***** Passage to read

By Justin Katz on April 27, 2022 at 12:57 PM

The fiscal 2023 budget request is the first to outline crucial details about the next increment of OASuW, including its hypersonic capability.

Lockheed Martin’s Long Range Anti-Ship Missile (LRASM). (Credit Lockheed Martin)

WASHINGTON: The Navy’s latest budget request revealed the next increment of the service’s air-launched, ship-killing missile will be a hypersonic weapon dubbed HALO.

The program’s name is the Offensive Anti-Surface Warfare Weapon (OASuW) Increment II, and the service’s recently published budget justification documents call its development a “national imperative to maturing hypersonic capabilities.” Its nickname, HALO, is short for the Hypersonic Air-launched OASuW.

HALO “will be a higher-speed, longer range, air-launched weapon system providing superior anti surface warfare capabilities,” according to the justification documents. “OASuW Inc 2/HALO will address advanced threats from engagement distances that allow the Navy to operate in, and control, contested battle space in littoral waters and Anti-Access/Area Denial (A2/AD) environments.”

The weapon’s first increment is the Lockheed Martin-built Long-Range Anti-Ship Missile (LRASM), which has achieved early operational capability on several different warplanes in recent years, such as the Navy’s F/A-18 as well as the Air Force’s B-1B bomber. The fiscal 2023 budget request is the first to establish LRASM’s successor as HALO and reveal it will be a hypersonic capability.

**********

◆ Exercise requirements:
Keep writing the article about the Navy's HALO hypersonic missile, picking up right after its last sentence.

***** Dataset

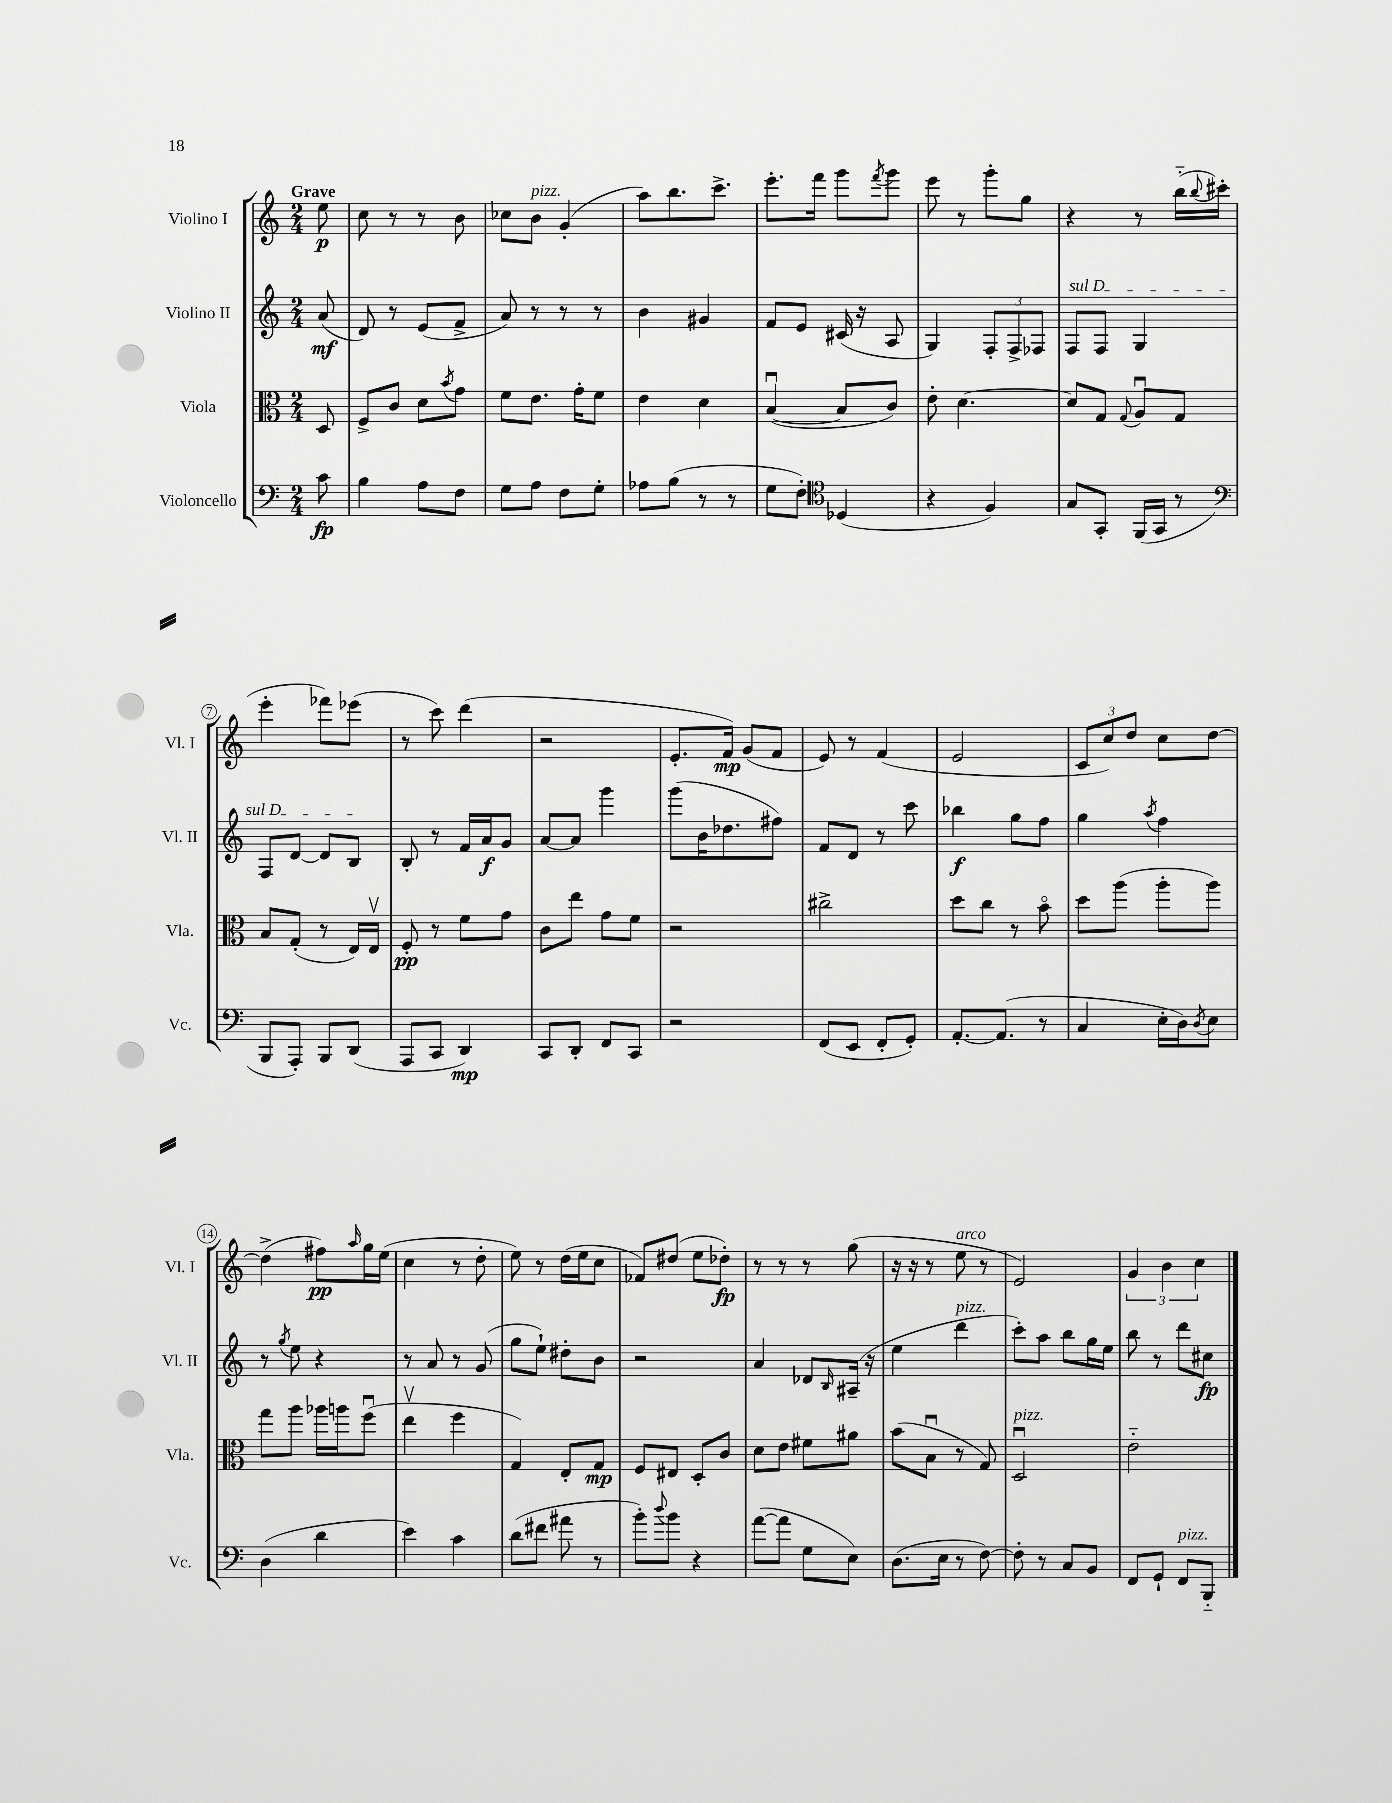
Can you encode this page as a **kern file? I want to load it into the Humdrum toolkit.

**kern	**kern	**kern	**kern
*staff4	*staff3	*staff2	*staff1
*clefF4	*clefC3	*clefG2	*clefG2
*k[]	*k[]	*k[]	*k[]
*M2/4	*M2/4	*M2/4	*M2/4
8c	8D	(8a	8ee
=	=	=	=
4B	8F^	8d)	8cc
.	8c	8r	8r
8A	8d	(8e	8r
.	8qb	.	.
8F	8g	8f^	8b
=	=	=	=
8G	8f	8a)	8cc-
8A	8.e	8r	8b
8F	.	8r	(4g'
.	16g'	.	.
8G'	8f	8r	.
=	=	=	=
8A-	4e	4b	8aa)
(8B	.	.	8.bb
8r	4d	4g#	.
.	.	.	8.ccc^
8r	.	.	.
=	=	=	=
8G	([4Bu	8f	8.eee'
8F')	.	8e	.
.	.	.	16fff
*clefC4	*	*	*
(4D-	8B]	(16c#	8ggg
.	.	16r	.
.	.	.	8qfff
.	8c)	8A	8ggg
=	=	=	=
4r	8e'	4G)	8eee
.	[4.d	.	8r
4F)	.	12F'	8ggg'
.	.	12F^	.
.	.	.	8gg
.	.	12F-	.
=	=	=	=
8G	8d]	8F	4r
8GG'	8G	8F	.
.	8qqG	.	.
(16FF	8Au	4G	8r
16GG	.	.	.
8r	8G	.	(16bb'~
.	.	.	8qqbb
.	.	.	16ccc#'
=	=	=	=
*clefF4	*	*	*
8BBB	8B	8F	4eee'
8AAA')	(8G'	[8d	.
8BBB	8r	8d]	8fff-)
(8DD	16E)	8B	(8eee-
.	16Ev	.	.
=	=	=	=
8AAA	8F'	8B'	8r
8CC	8r	8r	8ccc)
4DD)	8f	16f	(4ddd
.	.	16a	.
.	8g	8g	.
=	=	=	=
8CC	8c	[8a	2r
8DD'	8ee	8a]	.
8FF	8g	4ggg	.
8CC	8f	.	.
=	=	=	=
2r	2r	(8ggg	8.e'
.	.	16b	.
.	.	8.dd-	16f)
.	.	.	(8g
.	.	8ff#)	8f
=	=	=	=
(8FF	2cc#^	8f	8e)
8EE	.	8d	8r
8FF'	.	8r	(4f
8GG')	.	8ccc	.
=	=	=	=
[8.AA'	8dd	4bb-	2e
.	8cc	.	.
(8.AA]	.	.	.
.	8r	8gg	.
8r	8bo	8ff	.
=	=	=	=
4C	8dd	4gg	12c
.	.	.	12cc)
.	(8aa	.	.
.	.	.	12dd
.	.	8qaa	.
16E'	8aa'	4ff	8cc
16D)	.	.	.
8qD	.	.	.
8E	8aa)	.	[8dd
=	=	=	=
(4D	8gg	8r	(4dd^]
.	.	8qgg	.
.	8aa	8ee	.
4d	16aa-	4r	8ff#)
.	16aa	.	.
.	.	.	16qqaa
.	(8ffu	.	16gg
.	.	.	(16ee
=	=	=	=
4e)	4eev	8r	4cc
.	.	8a	.
4c	4ff	8r	8r
.	.	(8g	8dd'
=	=	=	=
(8d	4G)	8gg	8ee)
8f#	.	8ee`)	8r
8a#	8E'	8dd#'	(16dd
.	.	.	16ee
8r	8G	8b	8cc
=	=	=	=
8b')	8F	2r	8f-)
8qqdd	.	.	.
8b	8E#	.	(8dd#
4r	8D'	.	8ee
.	8c	.	8dd-')
=	=	=	=
([8a	8d	4a	8r
8a]	8e	.	8r
8G	8f#	8d-	8r
.	.	16qqB	.
8E)	8a#	(16A#~	(8gg
.	.	16r	.
=	=	=	=
(8.D	(8b	4ee	16r
.	.	.	16r
.	8Bu	.	8r
16E	.	.	.
8r	8r	4ddd	8ee
[8F)	8G)	.	8r
=	=	=	=
8F']	2Du	8ccc')	2e)
8r	.	8aa	.
8C	.	8bb	.
8BB	.	16gg	.
.	.	16ee	.
=	=	=	=
8FF	2e'~	8bb	6g
8GG`	.	8r	.
.	.	.	6b
8FF	.	8ddd	.
.	.	.	6cc
8BBB'~	.	8cc#	.
==	==	==	==
*-	*-	*-	*-
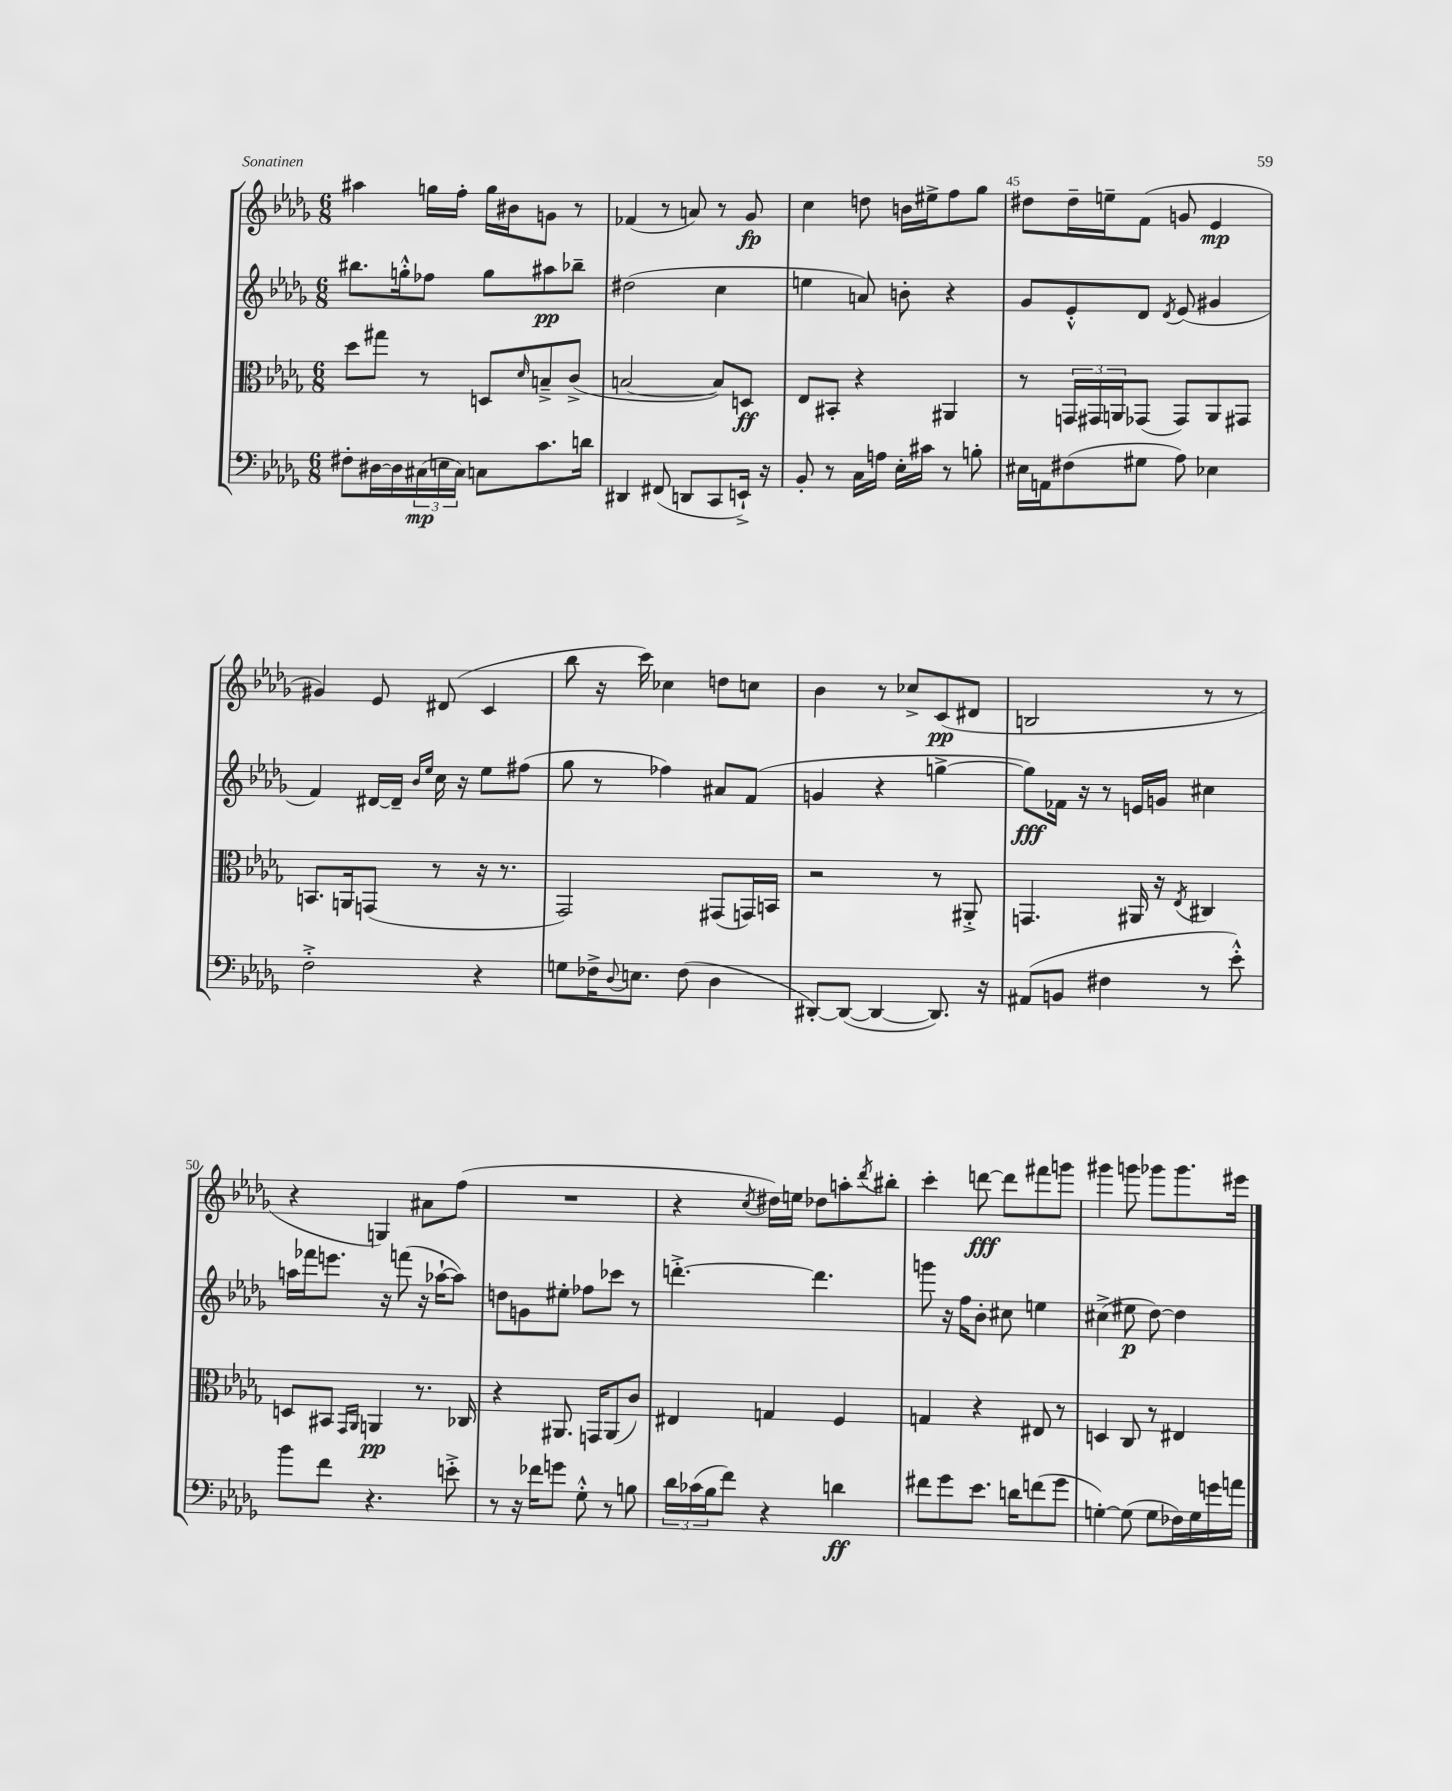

**********

◆ Answer to this exercise:
The Navy is seeking $92 million in research and development funding for HALO in FY23 and aims to the field the technology in FY28. The service sought, but did not receive, approximately $56 million for similar research in the FY22 budget request.

A chart contained in the budget books indicates Halo is expected to reach “milestone B” by the end of FY23. Milestone B is an acquisition marker indicating a technology is cleared to begin producing prototypes. The budget books say the program’s acquisition strategy will follow a “competitive, phased approach” and that the service plans to engage “multiple vendors [to mature] a design” in FY23.

HALO is the second major hypersonic weapon program the Navy is undertaking and will be developed alongside Conventional Prompt Strike-(CPS). That hypersonic weapon is projected to be fielded onboard a Zumwalt-class destroyer in FY25, as well as a Virginia-class submarine in FY28. CPS is being developed jointly by the Navy and Army, which will be using the same technology to field a land-based variant. The Navy in FY23 is seeking $1.2 billion in research and development funding for CPS.